O Inverno ia já alto, e a equipa de manutenção via-se de dia para dia em grandes dificuldades, para o manter aprumado. A neve e o gelo começava a rarear, e vários foram os dias que em campanha de solidariedade, o bairro inteiro disponibilizou os cubos de gelo existentes nos frigoríficos. E lá estava ele, mais magro, linhas menos arredondadas por imposição das arestas dos cubinhos e num processo de definhamento que parecia irreversível. Não havia solução. A Primavera, radiosa e desejada para a maioria, deixava naquele bairro um rasto de tristeza. Ninguém sorria e os meninos e meninas dos prédios do bairro, não tinham mais vontade de brincar. Mas eis que o Yonas Sucat, um ucraniano sucateiro de profissão e biscateiro por devoção, teve uma ideia brilhante. A velha arca congeladora que era da Micas Marinheira e que ele trouxera para a sua garagem aliviando o espaço da Peixaria Carapau Progato, seria a solução do problema. Passou a noite a compor o equipamento e com a ajuda do primo Alex Trolhevsky, pelas 5 da manha, colocou o boneco na arca, que fora da Micas. Tudo ficou impecável com o pequeno senão do cheiro. A arca tinha um cheiro a peixe que fazia arrepiar qualquer bigode e outras pilosidades que pudessem haver num raio de 30 metros. Mas foi a solução encontrada e muito bem.

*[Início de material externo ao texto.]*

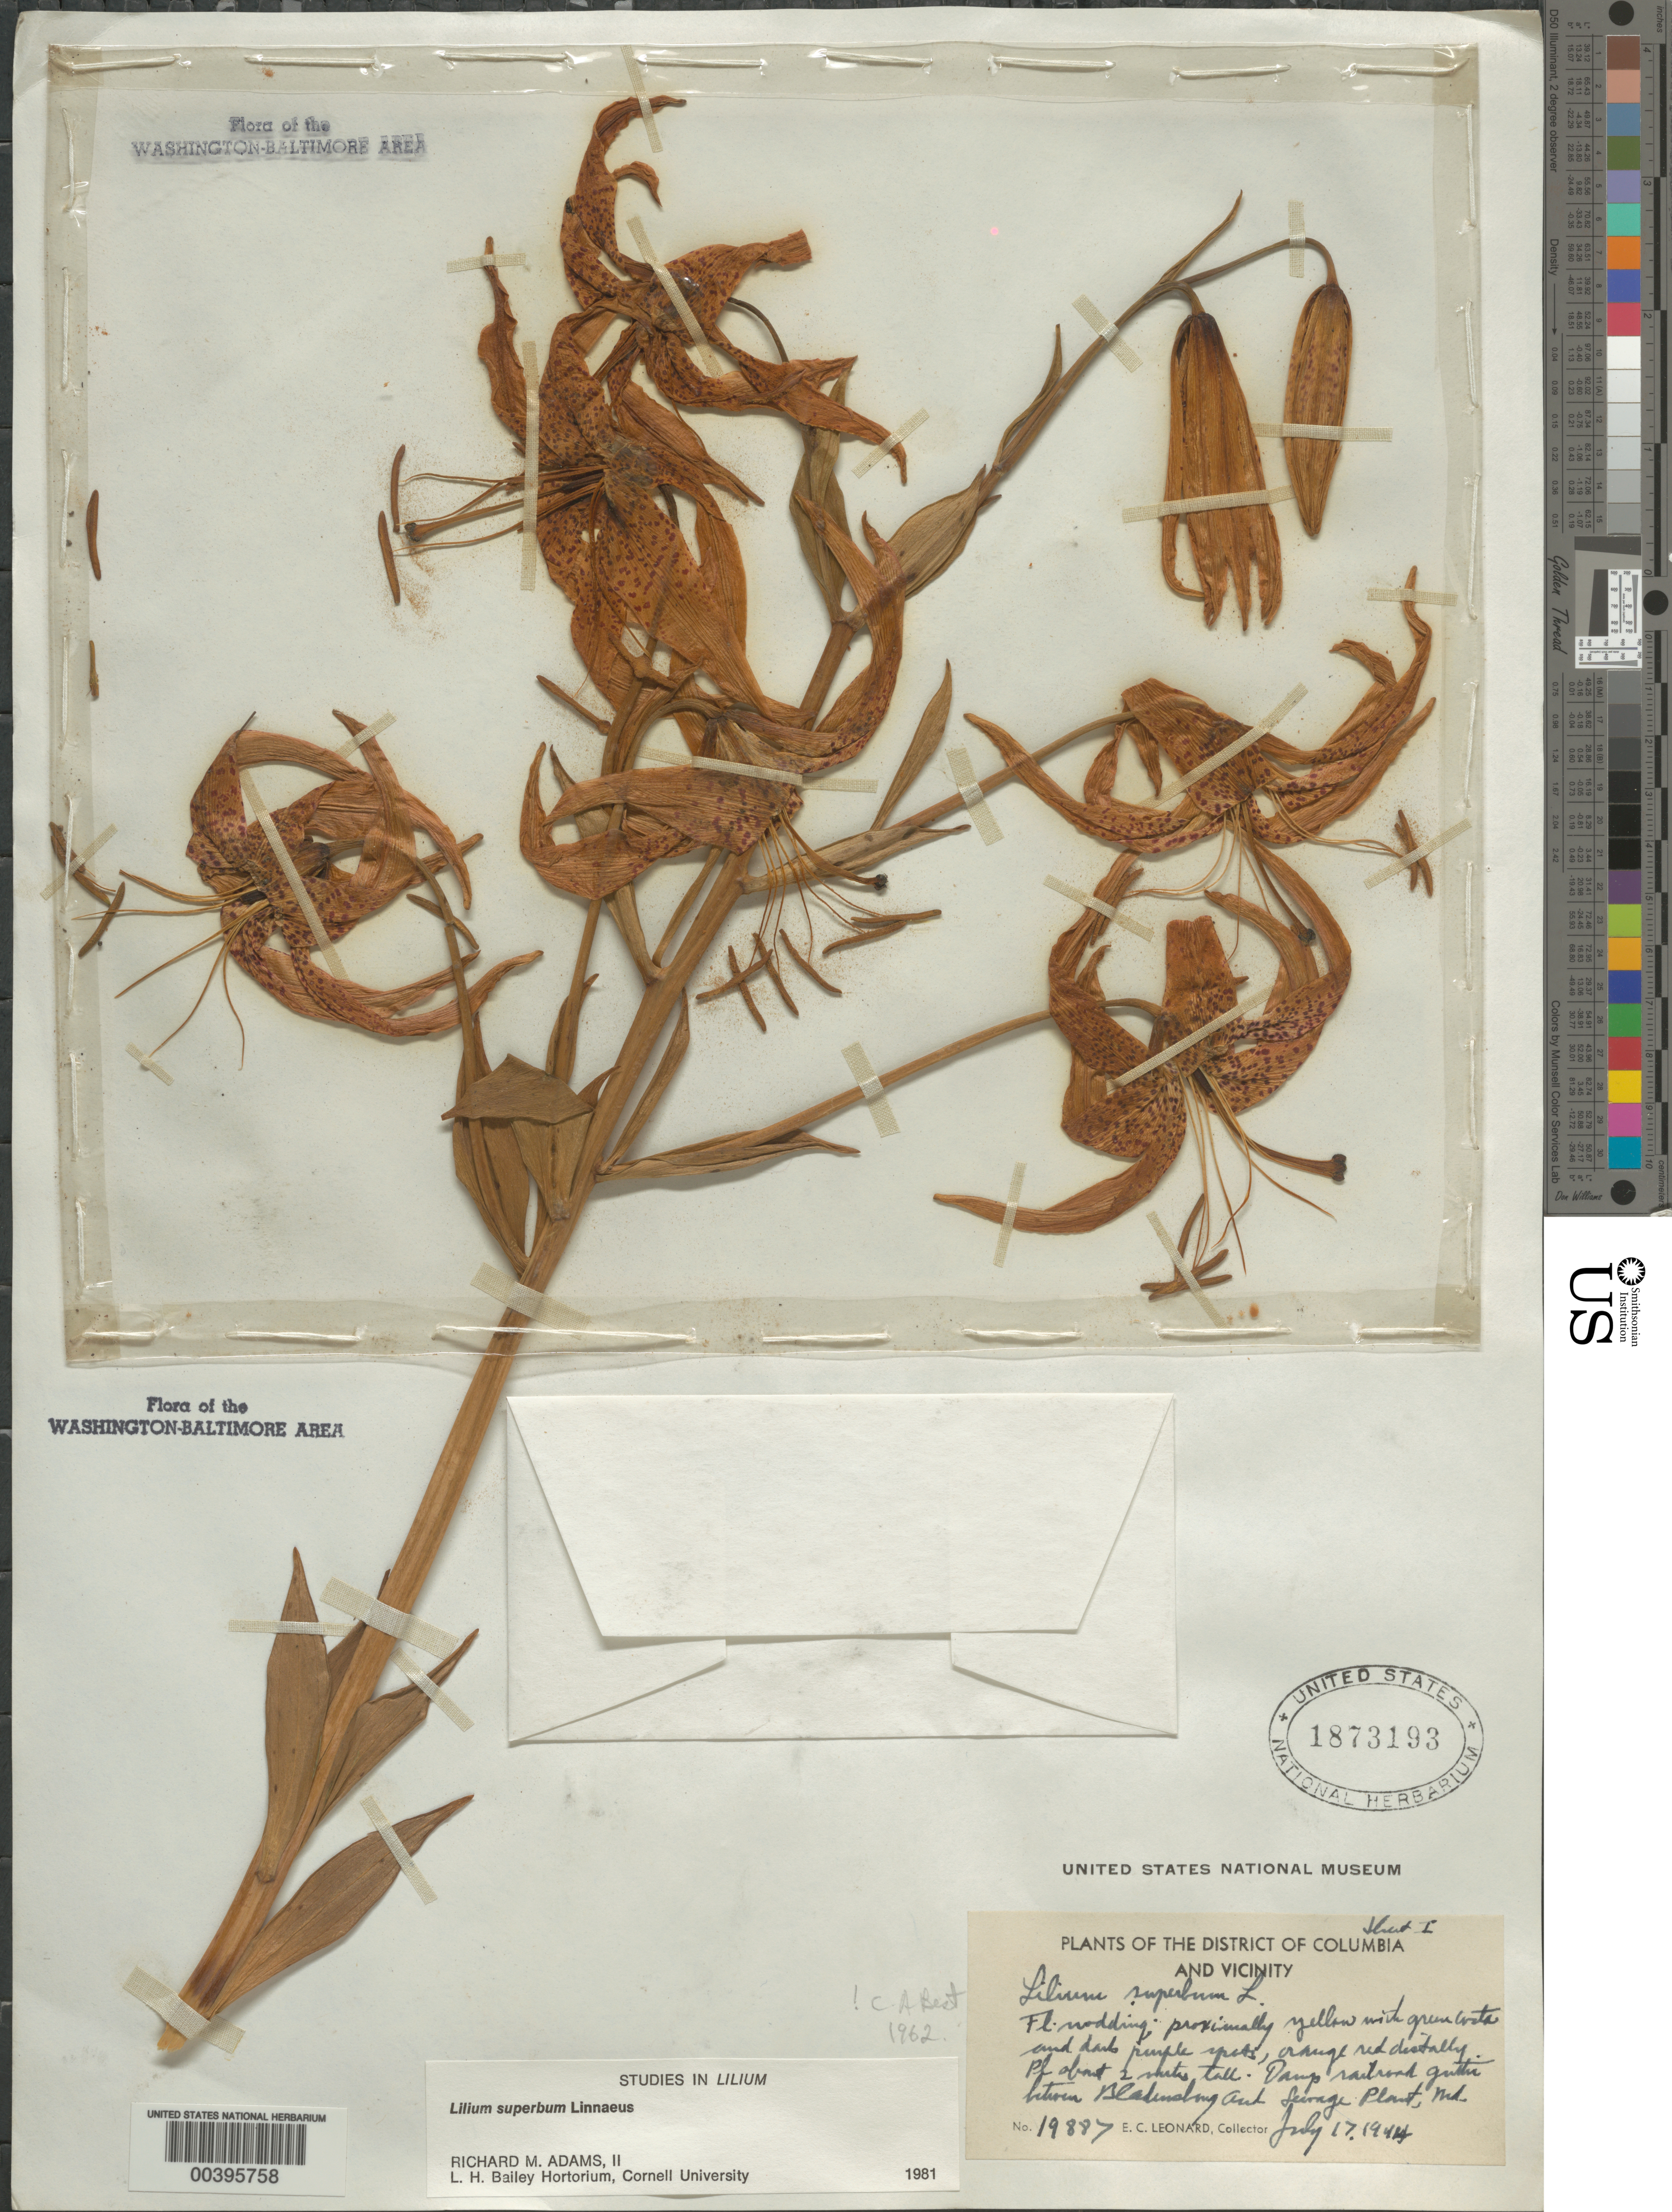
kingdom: Plantae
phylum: Tracheophyta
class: Liliopsida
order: Liliales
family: Liliaceae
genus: Lilium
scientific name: Lilium superbum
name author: L.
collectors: E. C. Leonard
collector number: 19887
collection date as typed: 17 Jul 1944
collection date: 1944-07-17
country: United States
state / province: Maryland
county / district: Prince George's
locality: Between Bladensburg and sewage plant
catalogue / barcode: US 1873193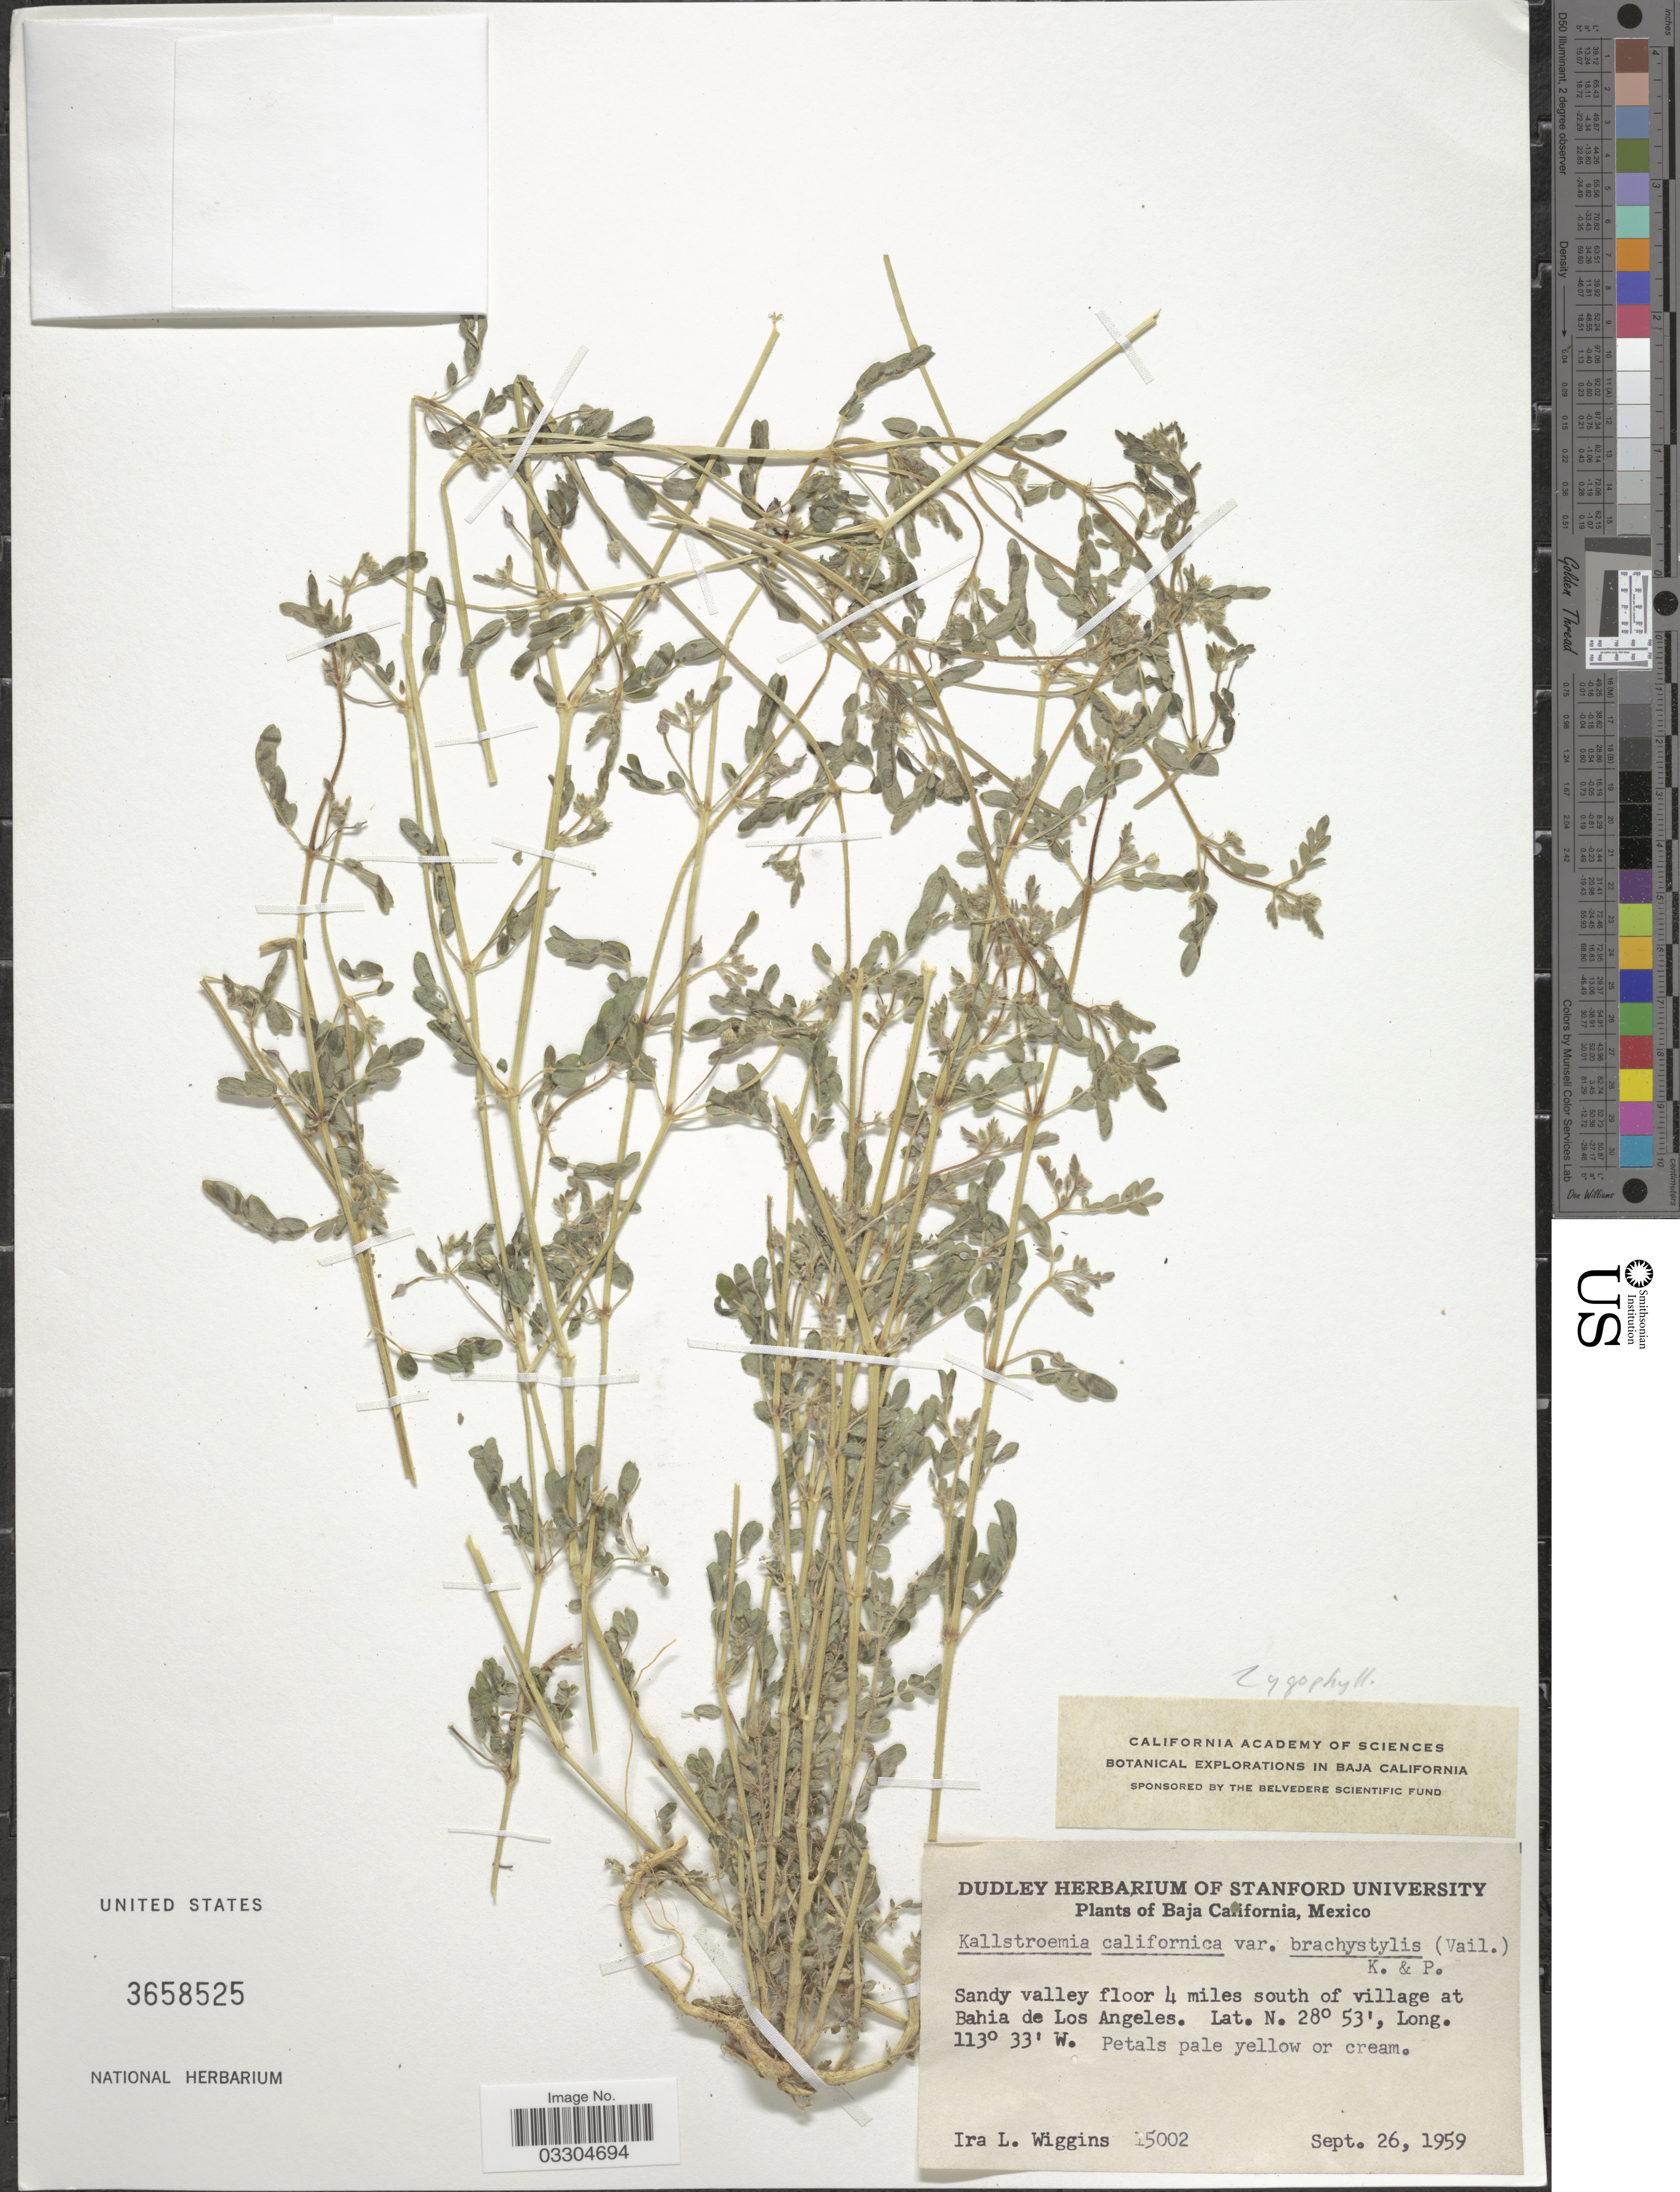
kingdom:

Na manhã seguinte, pouca era a neve que restava no jardim… A criançada ao não encontrar o seu companheiro de brincadeiras, resignou-se deixando correr duas ou três lágrimas pela face.
Naquele ano todos falaram das grandes aventuras de Inverno. O Malaquias fez a sua exposição no Outono, fazendo reviver memórias e saudades. No Inverno depois do Natal, ali estava ele outra vez em pose de sentinela, sorrindo a quem passava e arrepiando bigodes e outras pilosidades num raio de 30 metros. Os miúdos não se importavam. Não tinham aquele problema e facilmente se adaptaram ao cheiro. A partir daquele Inverno, já todos sabiam que o boneco de neve aparecia sem se saber como, quando ou porquê. Todos os Invernos ali estava ele o Arrepia Bigodes, de nariz importante e olhos de rodelas de maça raineta.